■ **WHAT IS BEING ASKED**: Retype the data in its entirety, with no word changed.
Start of GIVEN DATA
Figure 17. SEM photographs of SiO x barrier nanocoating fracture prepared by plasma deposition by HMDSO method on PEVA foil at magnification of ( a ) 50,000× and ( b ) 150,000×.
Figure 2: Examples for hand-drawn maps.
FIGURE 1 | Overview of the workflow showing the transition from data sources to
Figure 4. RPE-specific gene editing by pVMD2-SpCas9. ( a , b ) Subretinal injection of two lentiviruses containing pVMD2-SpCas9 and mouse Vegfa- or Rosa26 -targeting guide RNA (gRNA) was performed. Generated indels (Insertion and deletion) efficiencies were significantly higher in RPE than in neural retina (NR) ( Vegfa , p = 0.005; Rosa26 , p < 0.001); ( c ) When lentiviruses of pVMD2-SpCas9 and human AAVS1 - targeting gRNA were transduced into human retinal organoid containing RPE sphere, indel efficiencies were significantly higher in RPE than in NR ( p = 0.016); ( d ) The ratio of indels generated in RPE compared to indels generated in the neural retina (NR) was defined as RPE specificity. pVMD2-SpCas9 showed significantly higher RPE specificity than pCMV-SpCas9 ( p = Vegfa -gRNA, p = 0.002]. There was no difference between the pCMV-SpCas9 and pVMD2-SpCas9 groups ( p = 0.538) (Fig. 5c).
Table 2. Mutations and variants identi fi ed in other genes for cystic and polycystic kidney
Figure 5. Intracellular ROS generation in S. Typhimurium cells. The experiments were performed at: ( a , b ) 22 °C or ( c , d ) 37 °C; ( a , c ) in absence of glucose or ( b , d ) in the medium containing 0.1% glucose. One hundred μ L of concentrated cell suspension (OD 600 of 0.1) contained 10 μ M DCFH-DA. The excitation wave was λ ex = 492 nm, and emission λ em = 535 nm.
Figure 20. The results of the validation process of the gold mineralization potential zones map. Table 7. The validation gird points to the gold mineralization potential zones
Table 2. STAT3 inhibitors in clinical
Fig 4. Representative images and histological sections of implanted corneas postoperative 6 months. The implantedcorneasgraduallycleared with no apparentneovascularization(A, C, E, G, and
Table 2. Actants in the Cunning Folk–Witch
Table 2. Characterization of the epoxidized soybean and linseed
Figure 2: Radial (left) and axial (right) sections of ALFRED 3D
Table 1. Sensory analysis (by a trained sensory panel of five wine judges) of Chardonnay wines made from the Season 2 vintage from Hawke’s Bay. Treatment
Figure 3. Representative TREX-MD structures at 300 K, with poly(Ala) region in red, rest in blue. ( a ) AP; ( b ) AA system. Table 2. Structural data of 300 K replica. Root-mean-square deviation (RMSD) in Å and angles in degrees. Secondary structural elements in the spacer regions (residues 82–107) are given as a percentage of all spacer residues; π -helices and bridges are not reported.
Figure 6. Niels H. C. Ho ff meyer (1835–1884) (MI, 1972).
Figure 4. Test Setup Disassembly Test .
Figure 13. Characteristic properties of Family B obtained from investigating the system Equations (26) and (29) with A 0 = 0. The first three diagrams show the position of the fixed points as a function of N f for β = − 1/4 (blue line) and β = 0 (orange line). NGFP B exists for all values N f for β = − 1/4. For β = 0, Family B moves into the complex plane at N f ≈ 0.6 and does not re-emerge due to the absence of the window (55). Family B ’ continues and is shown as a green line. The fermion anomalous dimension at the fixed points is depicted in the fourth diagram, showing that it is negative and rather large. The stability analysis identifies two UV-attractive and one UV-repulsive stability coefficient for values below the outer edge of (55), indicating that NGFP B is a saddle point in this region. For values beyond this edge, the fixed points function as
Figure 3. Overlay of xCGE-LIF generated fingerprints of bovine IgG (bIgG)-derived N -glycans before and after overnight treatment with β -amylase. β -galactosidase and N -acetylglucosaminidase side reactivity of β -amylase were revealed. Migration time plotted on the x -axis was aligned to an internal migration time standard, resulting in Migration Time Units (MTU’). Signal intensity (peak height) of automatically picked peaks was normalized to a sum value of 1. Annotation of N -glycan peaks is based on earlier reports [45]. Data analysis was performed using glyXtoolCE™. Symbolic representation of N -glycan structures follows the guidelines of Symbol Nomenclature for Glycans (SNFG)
End of GIVEN DATA
■ **YOUR SOLUTION**:
Figure 17. SEM photographs of SiO x barrier nanocoating fracture prepared by plasma deposition by HMDSO method on PEVA foil at magnification of ( a ) 50,000× and ( b ) 150,000×.
Figure 2: Examples for hand-drawn maps.
FIGURE 1 | Overview of the workflow showing the transition from data sources to
Figure 4. RPE-specific gene editing by pVMD2-SpCas9. ( a , b ) Subretinal injection of two lentiviruses containing pVMD2-SpCas9 and mouse Vegfa- or Rosa26 -targeting guide RNA (gRNA) was performed. Generated indels (Insertion and deletion) efficiencies were significantly higher in RPE than in neural retina (NR) ( Vegfa , p = 0.005; Rosa26 , p < 0.001); ( c ) When lentiviruses of pVMD2-SpCas9 and human AAVS1 - targeting gRNA were transduced into human retinal organoid containing RPE sphere, indel efficiencies were significantly higher in RPE than in NR ( p = 0.016); ( d ) The ratio of indels generated in RPE compared to indels generated in the neural retina (NR) was defined as RPE specificity. pVMD2-SpCas9 showed significantly higher RPE specificity than pCMV-SpCas9 ( p = Vegfa -gRNA, p = 0.002]. There was no difference between the pCMV-SpCas9 and pVMD2-SpCas9 groups ( p = 0.538) (Fig. 5c).
Table 2. Mutations and variants identi fi ed in other genes for cystic and polycystic kidney
Figure 5. Intracellular ROS generation in S. Typhimurium cells. The experiments were performed at: ( a , b ) 22 °C or ( c , d ) 37 °C; ( a , c ) in absence of glucose or ( b , d ) in the medium containing 0.1% glucose. One hundred μ L of concentrated cell suspension (OD 600 of 0.1) contained 10 μ M DCFH-DA. The excitation wave was λ ex = 492 nm, and emission λ em = 535 nm.
Figure 20. The results of the validation process of the gold mineralization potential zones map. Table 7. The validation gird points to the gold mineralization potential zones
Table 2. STAT3 inhibitors in clinical
Fig 4. Representative images and histological sections of implanted corneas postoperative 6 months. The implantedcorneasgraduallycleared with no apparentneovascularization(A, C, E, G, and
Table 2. Actants in the Cunning Folk–Witch
Table 2. Characterization of the epoxidized soybean and linseed
Figure 2: Radial (left) and axial (right) sections of ALFRED 3D
Table 1. Sensory analysis (by a trained sensory panel of five wine judges) of Chardonnay wines made from the Season 2 vintage from Hawke’s Bay. Treatment
Figure 3. Representative TREX-MD structures at 300 K, with poly(Ala) region in red, rest in blue. ( a ) AP; ( b ) AA system. Table 2. Structural data of 300 K replica. Root-mean-square deviation (RMSD) in Å and angles in degrees. Secondary structural elements in the spacer regions (residues 82–107) are given as a percentage of all spacer residues; π -helices and bridges are not reported.
Figure 6. Niels H. C. Ho ff meyer (1835–1884) (MI, 1972).
Figure 4. Test Setup Disassembly Test .
Figure 13. Characteristic properties of Family B obtained from investigating the system Equations (26) and (29) with A 0 = 0. The first three diagrams show the position of the fixed points as a function of N f for β = − 1/4 (blue line) and β = 0 (orange line). NGFP B exists for all values N f for β = − 1/4. For β = 0, Family B moves into the complex plane at N f ≈ 0.6 and does not re-emerge due to the absence of the window (55). Family B ’ continues and is shown as a green line. The fermion anomalous dimension at the fixed points is depicted in the fourth diagram, showing that it is negative and rather large. The stability analysis identifies two UV-attractive and one UV-repulsive stability coefficient for values below the outer edge of (55), indicating that NGFP B is a saddle point in this region. For values beyond this edge, the fixed points function as
Figure 3. Overlay of xCGE-LIF generated fingerprints of bovine IgG (bIgG)-derived N -glycans before and after overnight treatment with β -amylase. β -galactosidase and N -acetylglucosaminidase side reactivity of β -amylase were revealed. Migration time plotted on the x -axis was aligned to an internal migration time standard, resulting in Migration Time Units (MTU’). Signal intensity (peak height) of automatically picked peaks was normalized to a sum value of 1. Annotation of N -glycan peaks is based on earlier reports [45]. Data analysis was performed using glyXtoolCE™. Symbolic representation of N -glycan structures follows the guidelines of Symbol Nomenclature for Glycans (SNFG)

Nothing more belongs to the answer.